> Problem:
Going line by line through the entries, count those containing "Cielo" and state only the result.

> Extracted records:
+++
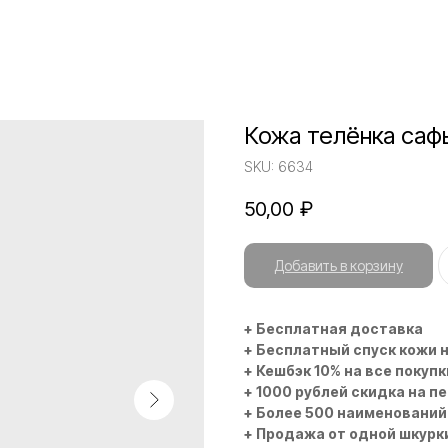
Кожа телёнка саф
SKU:
6634
50,00
₽
Добавить в корзину
+ Бесплатная доставка
+ Бесплатный спуск кожи 
+ Кешбэк 10% на все покупк
+ 1000 рублей скидка на п
+ Более 500 наименований
+ Продажа от одной шкурк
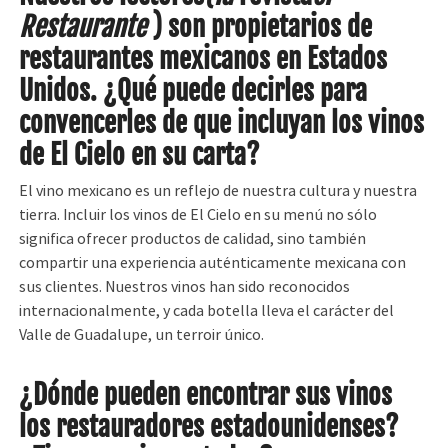
Restaurante
) son propietarios de
restaurantes mexicanos en Estados
Unidos. ¿Qué puede decirles para
convencerles de que incluyan los vinos
de El Cielo en su carta?
El vino mexicano es un reflejo de nuestra cultura y nuestra
tierra. Incluir los vinos de El Cielo en su menú no sólo
significa ofrecer productos de calidad, sino también
compartir una experiencia auténticamente mexicana con
sus clientes. Nuestros vinos han sido reconocidos
internacionalmente, y cada botella lleva el carácter del
Valle de Guadalupe, un terroir único.
¿Dónde pueden encontrar sus vinos
los restauradores estadounidenses?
+++
> Result for this exercise:
2